Heisuke Hironaka


Quick Info

Born
9 April 1931
Yamaguchi, Japan

Summary
Heisuke Hironaka is a Japanese mathematician who won a Fields Medal in 1970 for his contributions to algebraic geometry.

Biography

Heisuke Hironaka's father ran a textile factory. This was not an occupation he wanted but he was forced into the family business when his father (Heisuke's paternal grandfather) died while he was still a schoolboy. Heisuke's mother was his father's third wife. After his first wife died, he remarried and had four children. However, his second wife then died and he married for the third time, to a younger sister of his second wife who, by this time, was widowed with one child. These five children comprised three boys and two girls. Heisuke's parents then had ten children of their own (six boys and four girls), so Heisuke grew up in a family of fifteen children. Of his parents' ten children, Heisuke was the second eldest having one older sister.

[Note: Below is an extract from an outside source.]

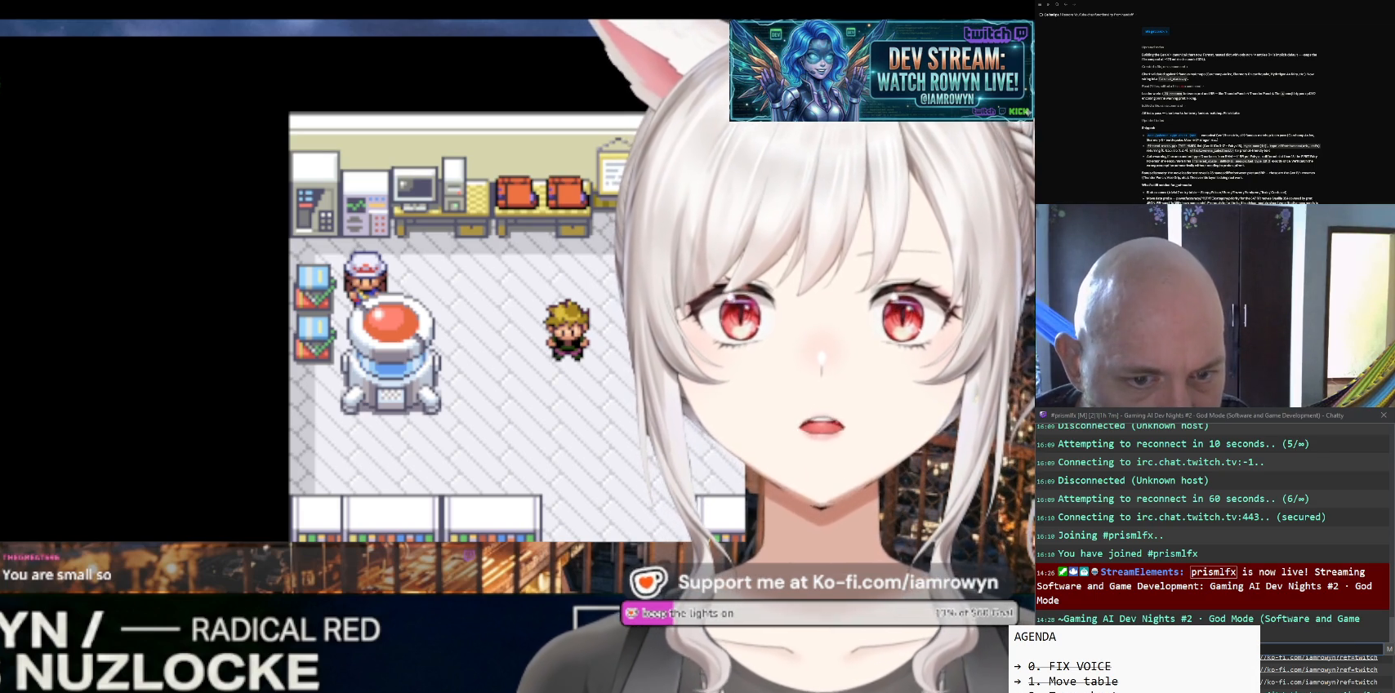
{"buttons": ["DPAD_DOWN"], "events": []}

Two of Heisuke's half-brothers were killed, one fighting against the Americans and one fighting against the Chinese. Heisuke's father was devastated and as a consequence sold his textile factory and gave up work. Heisuke attended elementary school and then middle school where he began to develop a liking for mathematics. The town of Yamaguchi is about 80 km from Hiroshima and on Monday, 6 August 1945, at 8.15 in the morning, Heisuke's father witnessed the dropping of the atomic bomb on Hiroshima. They were fortunate that their area was not affected by the radiation. After middle school, Heisuke attended the boys' junior high school in Yanai. This meant that he had to take a 30 minute train journey to school every day. He started to learn to play the piano and became very keen but was advised by his teachers not to think of becoming a professional musician. After a mathematics professor from Hiroshima University gave a lecture at the junior high school, Heisuke became enthusiastic and applied to study mathematics at Hiroshima University. However he did not study for the entrance examination and failed. In the following year he applied to study physics at Kyoto University and was accepted. He was able to live with one of his sisters who had married and was living in Kyoto.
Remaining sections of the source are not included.